Rohan advises mid-market and enterprise teams on ERP, CRM and custom software, and has led delivery on dozens of business-software builds.
Writes for Digital Heroes, shipping business software for 2,000+ brands across 55+ countries since 2017.
Frequently asked questions
Why can't Fishbowl or Cin7 track our grain and cattle?
Because they count discrete units with stable SKUs, and your stock isn't that. A grain bin is bulk tonnage at a moisture and grade that changes as you blend and dry; cattle are head that gain weight and move between pens. Those break the core assumption that a quantity only changes through a transaction, so operators give up and keep the real inventory in a spreadsheet.
How do you track inventory that changes without a sale?

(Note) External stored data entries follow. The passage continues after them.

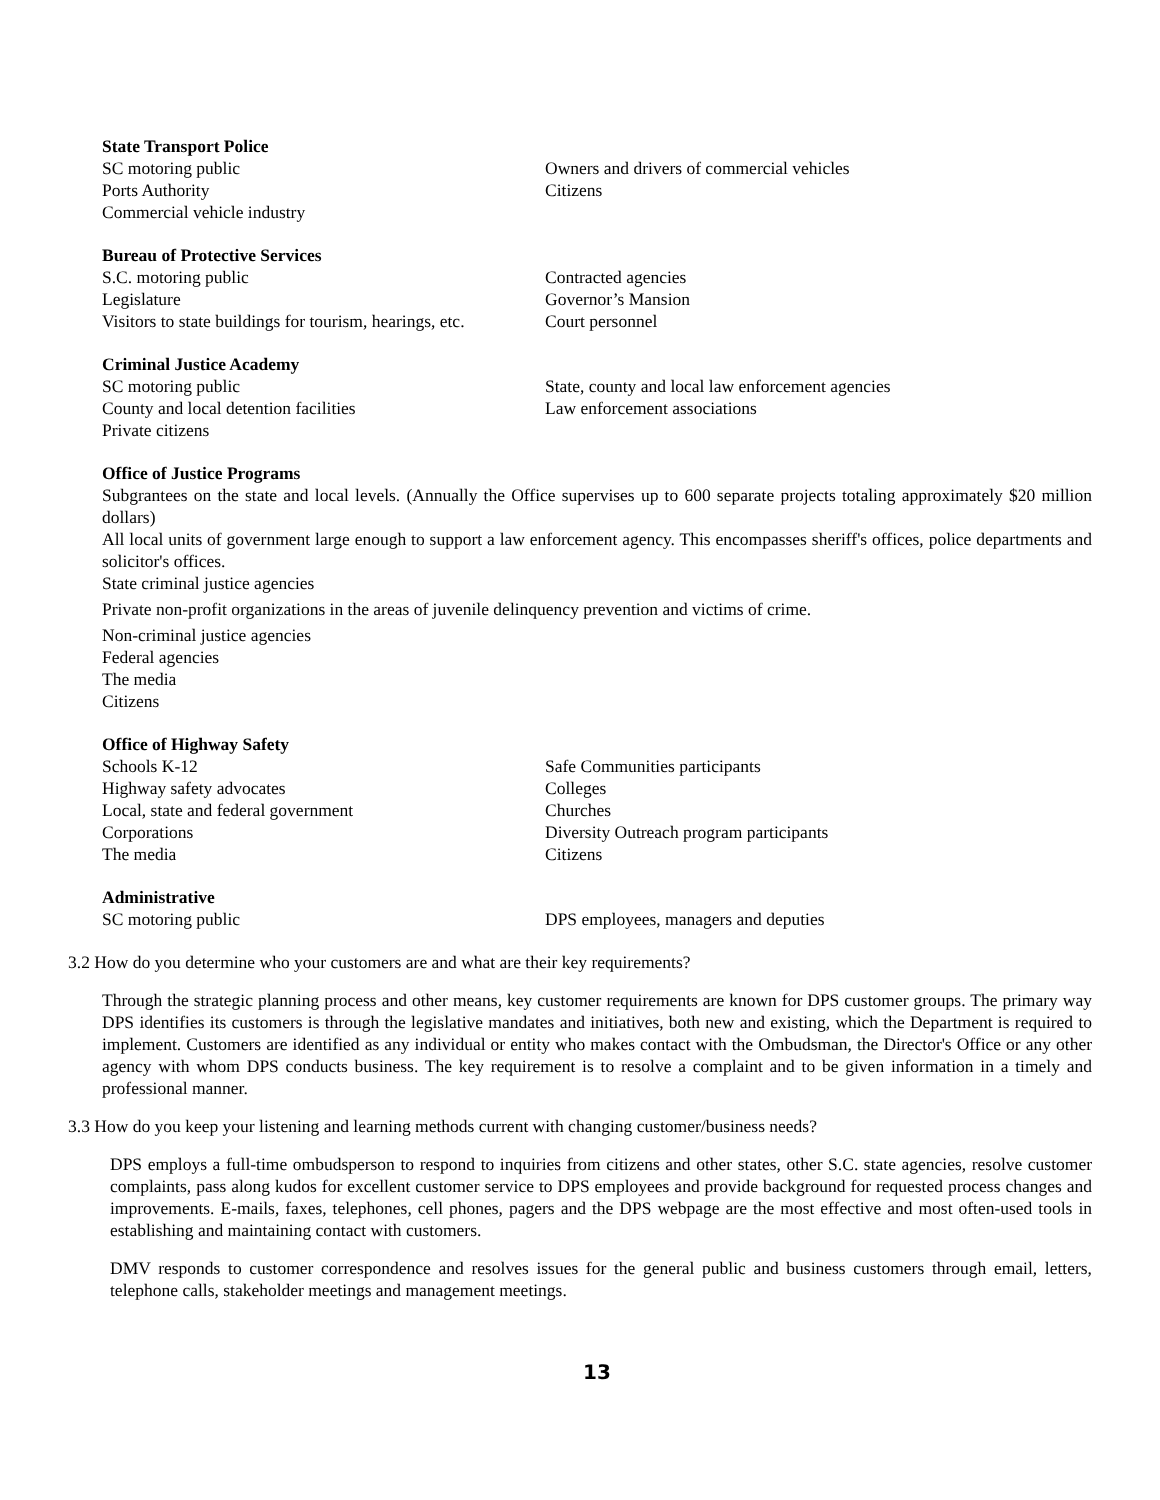State Transport Police
SC motoring public
Ports Authority
Commercial vehicle industry
Owners and drivers of commercial vehicles
Citizens
Bureau of Protective Services
S.C. motoring public
Legislature
Visitors to state buildings for tourism, hearings, etc.
Contracted agencies
Governor’s Mansion
Court personnel
Criminal Justice Academy
SC motoring public
County and local detention facilities
Private citizens
State, county and local law enforcement agencies
Law enforcement associations
Office of Justice Programs
Subgrantees on the state and local levels. (Annually the Office supervises up to 600 separate projects totaling approximately $20 million dollars)
All local units of government large enough to support a law enforcement agency. This encompasses sheriff's offices, police departments and solicitor's offices.
State criminal justice agencies
Private non-profit organizations in the areas of juvenile delinquency prevention and victims of crime.
Non-criminal justice agencies
Federal agencies
The media
Citizens
Office of Highway Safety
Schools K-12
Highway safety advocates
Local, state and federal government
Corporations
The media
Safe Communities participants
Colleges
Churches
Diversity Outreach program participants
Citizens
Administrative
SC motoring public
DPS employees, managers and deputies
3.2 How do you determine who your customers are and what are their key requirements?
Through the strategic planning process and other means, key customer requirements are known for DPS customer groups. The primary way DPS identifies its customers is through the legislative mandates and initiatives, both new and existing, which the Department is required to implement. Customers are identified as any individual or entity who makes contact with the Ombudsman, the Director's Office or any other agency with whom DPS conducts business. The key requirement is to resolve a complaint and to be given information in a timely and professional manner.
3.3 How do you keep your listening and learning methods current with changing customer/business needs?
DPS employs a full-time ombudsperson to respond to inquiries from citizens and other states, other S.C. state agencies, resolve customer complaints, pass along kudos for excellent customer service to DPS employees and provide background for requested process changes and improvements. E-mails, faxes, telephones, cell phones, pagers and the DPS webpage are the most effective and most often-used tools in establishing and maintaining contact with customers.
DMV responds to customer correspondence and resolves issues for the general public and business customers through email, letters, telephone calls, stakeholder meetings and management meetings.
13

By modelling blend, dry, and split as real operations that adjust quantity and grade, not just sales and receipts. A custom build records that two lots blended into one bin or that drying reduced tonnage, keeping the count true. That's the capability part-number systems lack and the reason bulk commodities don't fit them.
Can it integrate with our scales and weighbridge?
Yes, and it should. Capturing weight directly from a scale, weighbridge, or grain cart removes re-keying and keeps the inventory accurate at the moment stock moves. That integration is part of why a bulk-aware build costs more than boxed-goods software, but it's also where much of the accuracy and time savings come from.